Learning how to have a healthy sexual relationship is a challenge for most people, but for recovering addicts like myself, the pressures of sex and dating can be too great and can often lead to a relapse. And a relapse for me could mean going back to injecting heroin into my penis and sleeping under a bridge on a shit-smeared futon.
In the recovery world, people throw out all types of cautionary warnings in regards to love, sex and relationships. The most common piece of advice is to not get into a relationship for at least a year. This advice is often ignored. Sex can be the instant gratification needed, quickly filling the void left by drugs. Yet, like drugs, sex can never completely fill the emptiness described by the alcoholic addict. That void is insatiable.
Many 12-steps meetings are geared toward the difficulties of sober sex. Some deal with emotional maturity needed to be a loving partner, while others deal directly with sex. It’s a good idea to bounce thoughts off another addict in recovery before pursuing sexual escapades. Many times the schemes I come up with to get laid are ridiculous, similar to the insanity of my past drug addict behavior.
I’ve always been afraid and insecure when it comes to sex. I used alcohol and drugs to mask my fear of rejection and the embarrassment of failure. I became an asshole and treated women badly. The alcohol didn’t cure my sex problems; it just allowed for many poor decisions. I rarely had sex sober and was always drunk the first time. I would have unprotected sex because I feared that in the time it took to unwrap the condom my erection would go limp. When I came too soon, I wouldn’t pull out just to earn a few more seconds, praying I lasted just long enough as to not arouse a disappointed sigh.
The closest I ever came to a relapse was because of a girl. I called her my gangster girlfriend. We met in recovery at a 12-step meeting. She was short and curvy. Her dad introduced us. I was about seven months sober and hadn’t had sex in that time. I was dying. I needed to get laid bad. The gangster girl had about the same clean time as I, except she accumulated most of her time in the county jail.
After a little flirting, I became obsessed with her. I couldn’t stop thinking and agonizing over every detail of our interactions. I played out fantasy after fantasy of us finally hooking up. It took weeks, but it finally happened.

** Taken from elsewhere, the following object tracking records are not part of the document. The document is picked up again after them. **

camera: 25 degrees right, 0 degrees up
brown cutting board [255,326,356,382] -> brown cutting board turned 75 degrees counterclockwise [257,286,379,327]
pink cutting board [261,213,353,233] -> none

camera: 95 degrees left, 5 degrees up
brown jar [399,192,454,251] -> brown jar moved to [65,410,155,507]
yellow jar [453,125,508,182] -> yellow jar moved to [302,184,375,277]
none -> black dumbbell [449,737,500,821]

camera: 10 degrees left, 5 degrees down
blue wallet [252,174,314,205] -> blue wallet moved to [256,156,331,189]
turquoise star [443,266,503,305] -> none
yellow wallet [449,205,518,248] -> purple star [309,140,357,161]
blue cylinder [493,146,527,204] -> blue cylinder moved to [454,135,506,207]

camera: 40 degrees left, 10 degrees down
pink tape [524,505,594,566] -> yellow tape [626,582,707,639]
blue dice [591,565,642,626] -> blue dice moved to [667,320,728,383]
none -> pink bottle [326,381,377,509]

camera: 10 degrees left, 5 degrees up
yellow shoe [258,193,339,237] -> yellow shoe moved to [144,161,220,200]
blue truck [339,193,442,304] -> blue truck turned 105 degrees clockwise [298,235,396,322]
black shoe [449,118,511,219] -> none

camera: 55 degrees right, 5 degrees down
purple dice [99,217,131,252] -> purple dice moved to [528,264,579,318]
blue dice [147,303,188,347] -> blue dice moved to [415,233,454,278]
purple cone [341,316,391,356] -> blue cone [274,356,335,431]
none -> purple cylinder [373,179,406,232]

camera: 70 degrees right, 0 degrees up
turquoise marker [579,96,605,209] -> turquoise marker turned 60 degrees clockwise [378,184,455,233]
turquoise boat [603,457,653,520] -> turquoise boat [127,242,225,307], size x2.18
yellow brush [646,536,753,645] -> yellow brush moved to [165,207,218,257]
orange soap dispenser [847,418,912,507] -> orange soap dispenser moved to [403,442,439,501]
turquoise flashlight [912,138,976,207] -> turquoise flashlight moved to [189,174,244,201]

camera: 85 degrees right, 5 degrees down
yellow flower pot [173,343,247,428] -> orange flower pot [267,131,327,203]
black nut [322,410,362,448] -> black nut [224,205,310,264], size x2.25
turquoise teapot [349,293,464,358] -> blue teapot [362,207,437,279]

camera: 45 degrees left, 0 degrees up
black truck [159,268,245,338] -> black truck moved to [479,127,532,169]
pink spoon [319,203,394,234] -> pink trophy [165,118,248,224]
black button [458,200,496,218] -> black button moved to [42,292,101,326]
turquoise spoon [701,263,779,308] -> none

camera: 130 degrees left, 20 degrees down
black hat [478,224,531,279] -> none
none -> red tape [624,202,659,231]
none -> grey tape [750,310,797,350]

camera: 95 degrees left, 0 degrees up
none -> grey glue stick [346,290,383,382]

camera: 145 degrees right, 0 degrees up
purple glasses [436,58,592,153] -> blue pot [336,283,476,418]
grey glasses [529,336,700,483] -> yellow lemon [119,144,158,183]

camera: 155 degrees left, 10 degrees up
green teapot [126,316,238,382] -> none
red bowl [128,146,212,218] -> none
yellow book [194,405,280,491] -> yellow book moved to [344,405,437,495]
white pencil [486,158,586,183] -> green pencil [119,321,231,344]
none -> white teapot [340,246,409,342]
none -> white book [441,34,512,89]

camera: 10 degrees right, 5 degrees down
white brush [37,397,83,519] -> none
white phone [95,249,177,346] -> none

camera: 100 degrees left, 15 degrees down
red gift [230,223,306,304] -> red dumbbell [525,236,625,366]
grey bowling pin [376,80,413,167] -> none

We were at the lake near my parents’ house. We sat by a bonfire, just the two of us. Other fires flickered in the distance. We could hear the echoes of people yelling and laughing. She wanted to find one of these party bonfires and get drunk. I told her it wasn’t a good idea. I felt so lame as the words came out of my mouth. She looked at me like I was her dad and said something I will never forget: “I will fuck you if you get drunk with me.”
Her words floored me. All I wanted to do was fuck her, but I couldn’t get drunk. It was a test, straight out of an ’80s public service announcement. I thought back on the past months and all the advice and experience I’d heard. I told her I couldn’t do it. It wasn’t worth it. Then I did something completely unlike the old me.
I looked at her. The fire popped and crackled. I extended my arm and told her to take my hand. We could have sober sex instead. Have you ever had sex without drugs and alcohol, I asked. It will be exciting, exhilarating. Think, I begged her, for the first time in your life you could go beyond the boring drunken hook-up and have meaningful, passionate sex.
She looked away and never took my hand. But the seed was planted and I took her back to my parents house later that night.
It was a triumph for my sobriety. But it didn’t last long. Literally. She clocked me at 40 seconds. When I told her to get off, that I was ready to cum, she sighed in disappointment. In that moment, she wasn’t alone, I heard a chorus of disappointing sighs coming from every girl I’d ever slept with.
I got through it though, and I didn’t drink. I didn’t run away, shoot dope and take solace in oblivion. She didn’t hate me for it or call me names, she poked fun a little, but it was OK. We could continue on and have more sex. It wasn’t the end of the world.
It ended poorly with my gangster girlfriend, and she never actually became my girlfriend. There was a cascade of dramatic moments, where she was too cool and young for me, and I was too desperate and obsessed. She ended up drinking and getting high again. Soon after that, we lost touch and I never heard from her again. Still, it was my first sober sex and my first big lesson learned.